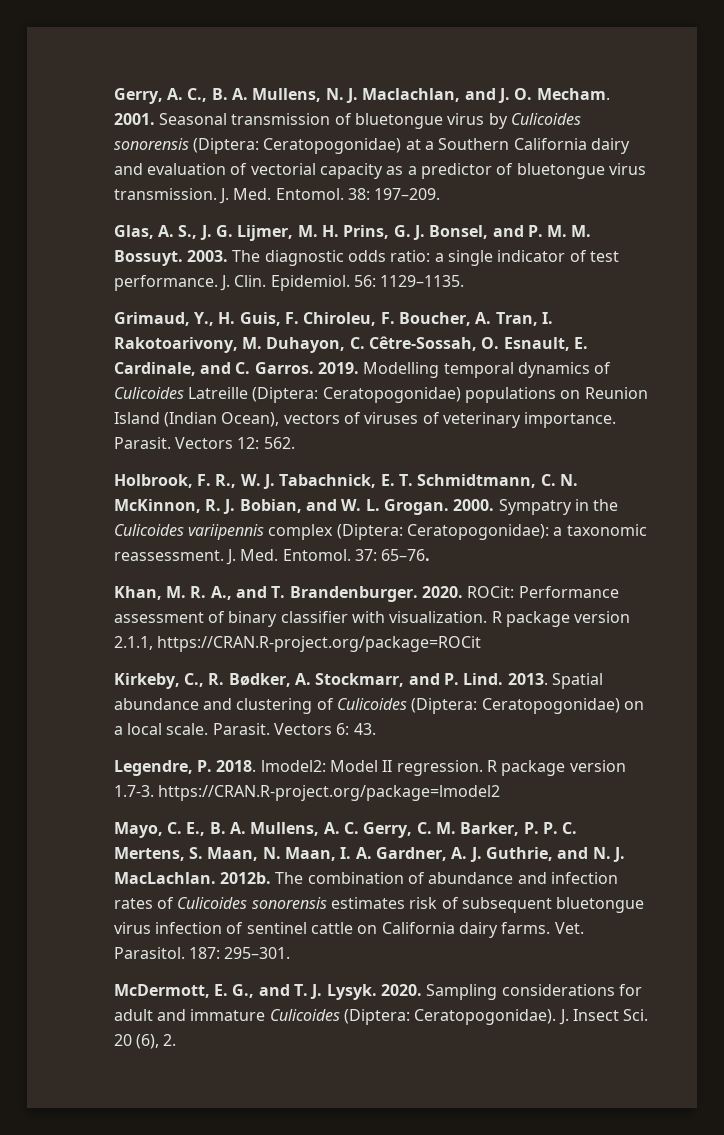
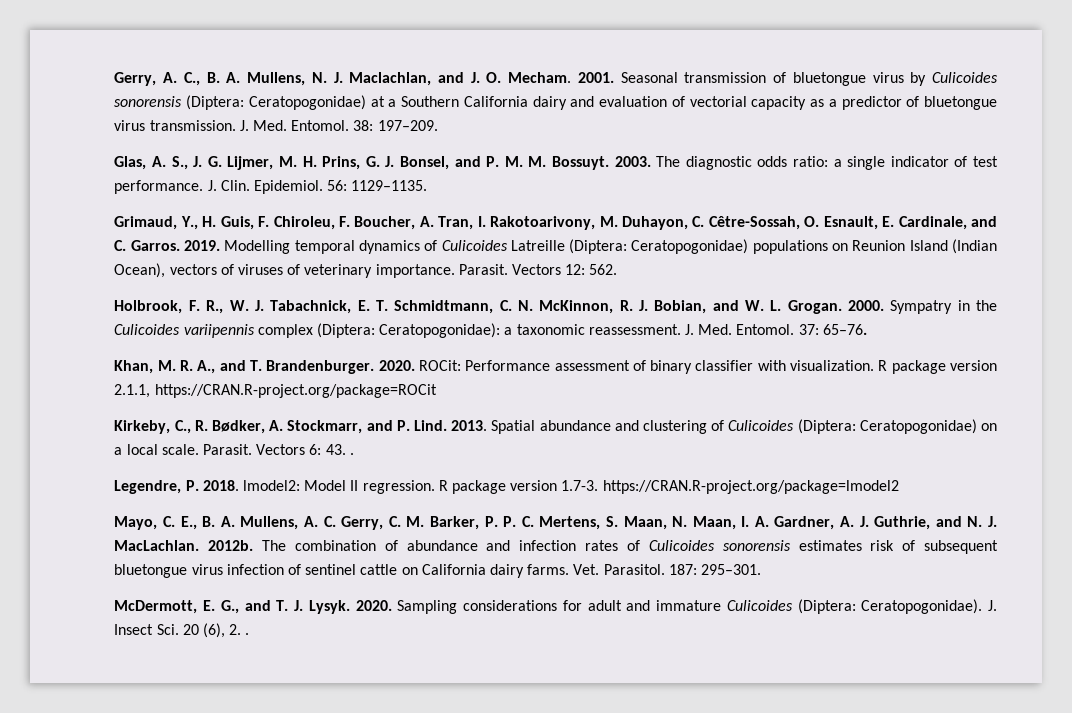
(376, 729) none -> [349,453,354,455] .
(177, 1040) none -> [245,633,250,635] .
--
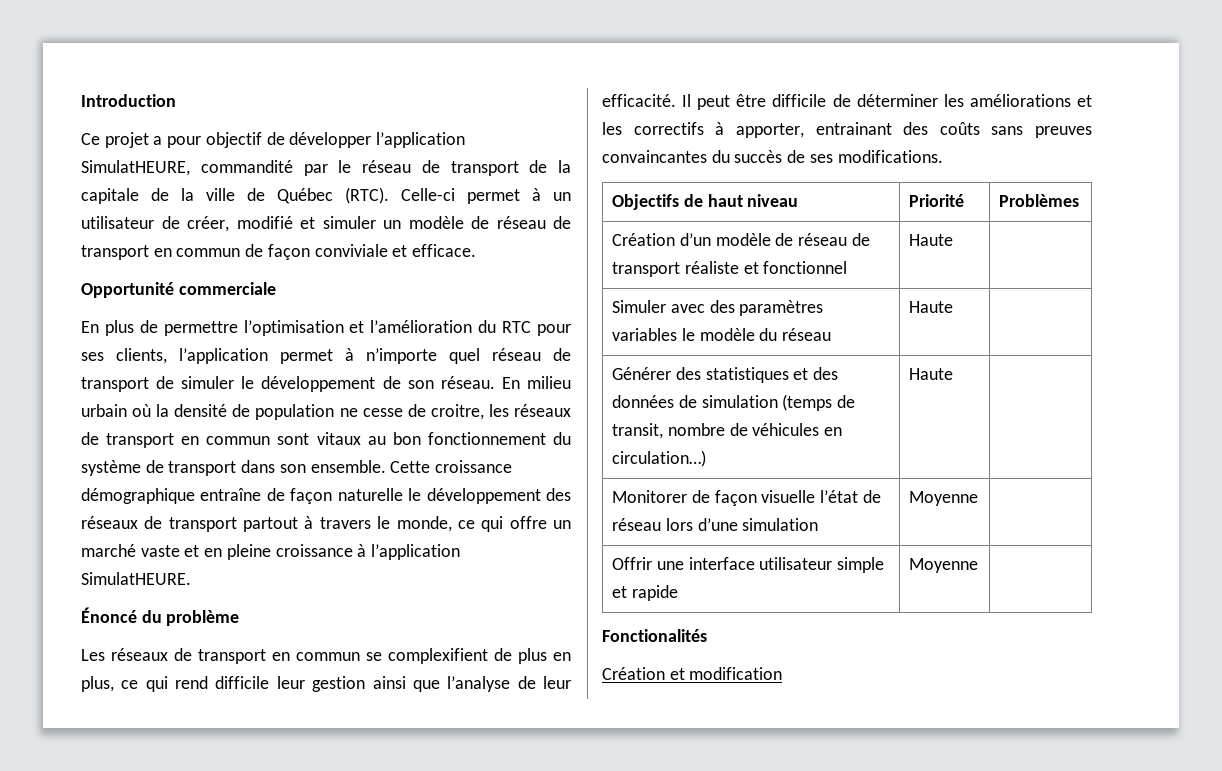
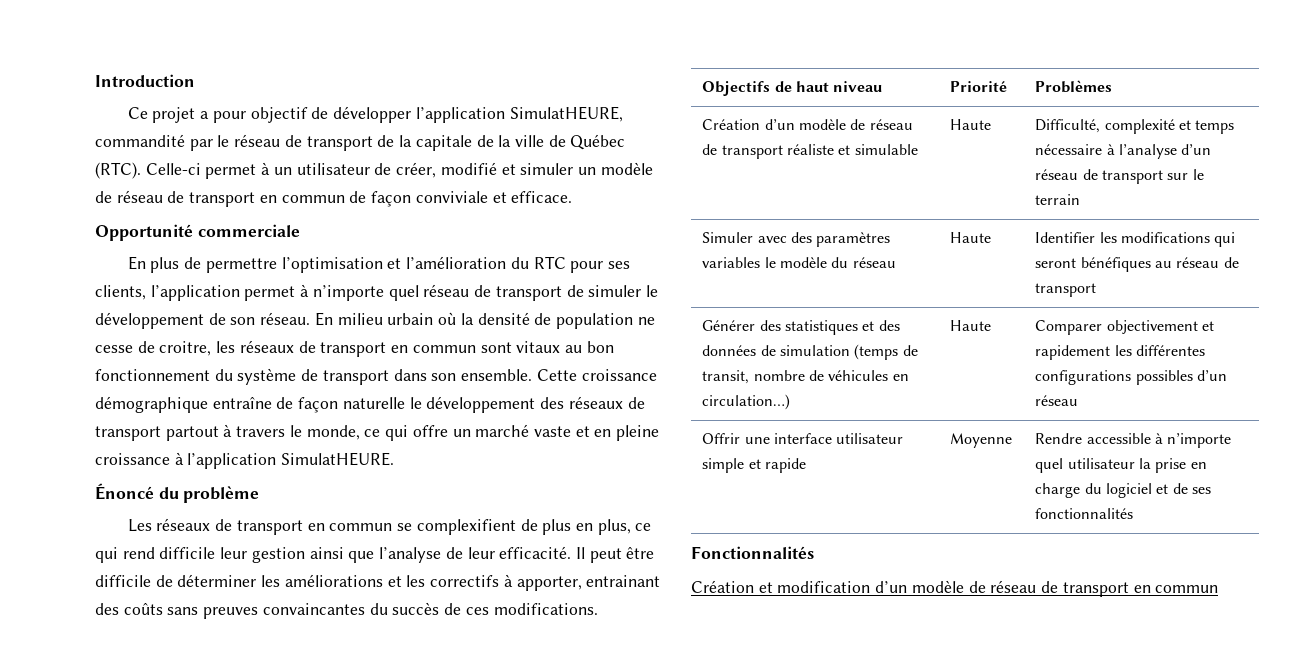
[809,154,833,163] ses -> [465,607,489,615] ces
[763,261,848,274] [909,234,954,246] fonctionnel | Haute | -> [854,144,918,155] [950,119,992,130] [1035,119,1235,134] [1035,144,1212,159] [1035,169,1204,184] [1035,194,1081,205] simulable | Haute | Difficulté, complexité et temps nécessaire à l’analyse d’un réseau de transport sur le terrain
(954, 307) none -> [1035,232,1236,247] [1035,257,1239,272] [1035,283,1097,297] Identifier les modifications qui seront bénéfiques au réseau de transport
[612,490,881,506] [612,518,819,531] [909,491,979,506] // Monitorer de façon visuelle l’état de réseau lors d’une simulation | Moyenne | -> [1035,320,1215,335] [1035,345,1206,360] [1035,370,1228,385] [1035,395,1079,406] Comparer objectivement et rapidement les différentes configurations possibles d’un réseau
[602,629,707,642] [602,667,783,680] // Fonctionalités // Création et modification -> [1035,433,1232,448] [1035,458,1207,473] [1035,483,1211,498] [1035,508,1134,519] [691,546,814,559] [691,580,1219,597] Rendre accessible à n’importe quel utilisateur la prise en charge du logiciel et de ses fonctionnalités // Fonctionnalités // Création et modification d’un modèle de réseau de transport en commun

**WORK TO COMPLETE**: Line count for "none": say how many lines of the entries above include that word, and give only the number.

**TASK RESULT**: 3